"The people at the top are not the people who made the most contributions to our society. Some of them are. But a very large proportion (is) simply people I describe as rent-seekers -- people who have been successful in getting a larger share of the pie rather than increasing the size of the pie. ...[W]e don't understand the extent to which our economy has really become a rent-seeking economy."
This runs counter to a view I often see in conservative commentary - the people with a lot of money are the "winners," who should be exalted and people who actually work for a living (and especially those who lose their jobs in an economic downturn) are "losers" and "freeloaders."
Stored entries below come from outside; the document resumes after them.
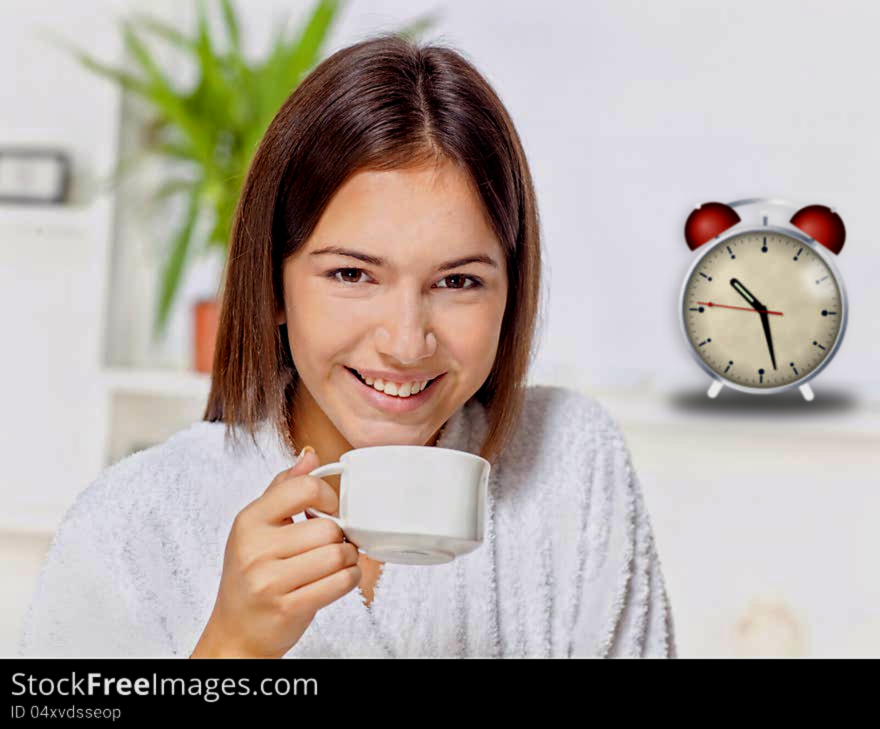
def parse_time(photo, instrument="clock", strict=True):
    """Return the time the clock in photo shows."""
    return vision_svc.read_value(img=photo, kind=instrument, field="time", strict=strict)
10:27:46
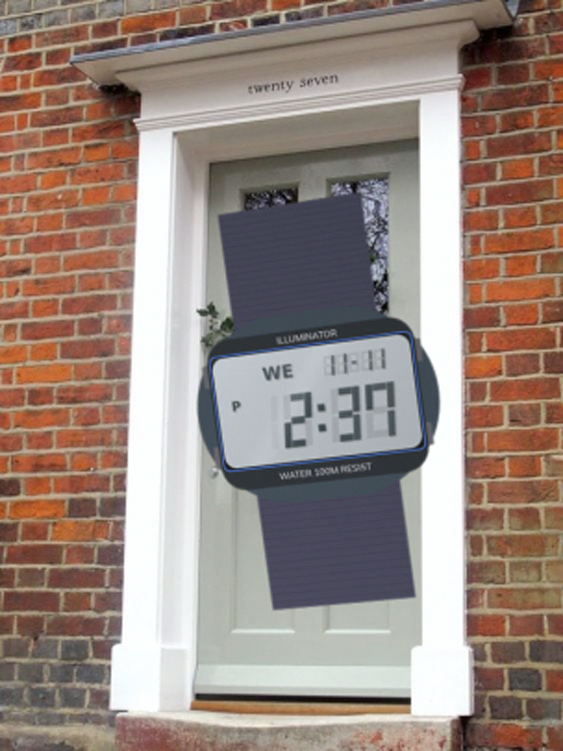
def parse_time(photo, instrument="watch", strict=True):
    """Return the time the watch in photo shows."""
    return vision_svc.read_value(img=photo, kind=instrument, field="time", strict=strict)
2:37
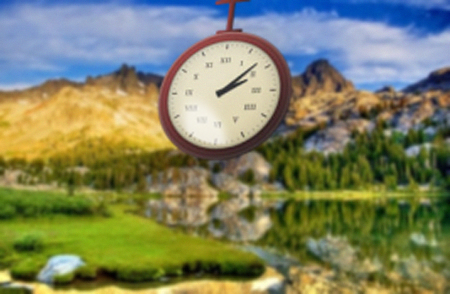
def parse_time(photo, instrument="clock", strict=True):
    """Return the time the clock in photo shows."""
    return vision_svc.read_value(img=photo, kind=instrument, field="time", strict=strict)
2:08
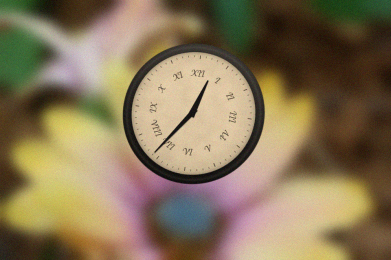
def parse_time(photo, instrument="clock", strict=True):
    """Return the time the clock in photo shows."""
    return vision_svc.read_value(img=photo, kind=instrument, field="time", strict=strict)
12:36
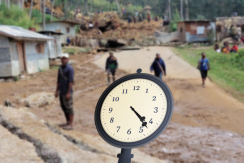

I think the biggest freeloaders are those who siphon off money from the productive work of others.
Stiglitz' take:
"Much of what goes on in the financial sector is this kind of rent-seeking.
"The most dramatic example was the predatory lending and the abusive credit card practices, which took money from people on the bottom and the middle often in a very deceptive way, sometimes in a fraudulent way, and moved it to the top....
"And what is interesting to realize is that our tax structure not only is unfair, but actually distorts our economy. It lowers growth and increases inequality. If you tax speculation at less than half the rate you tax people who work for a living, what you do is you encourage speculation. You weaken the economy. Speculative activities are activities associated with high levels of inequality. And that way you increase inequality. We tax in a sense a lot of the rent-seeking activities at a lower rate because they get under the rubric of the capital gains tax. ... "
Stiglitz' aim is an economy that works better. For everyone.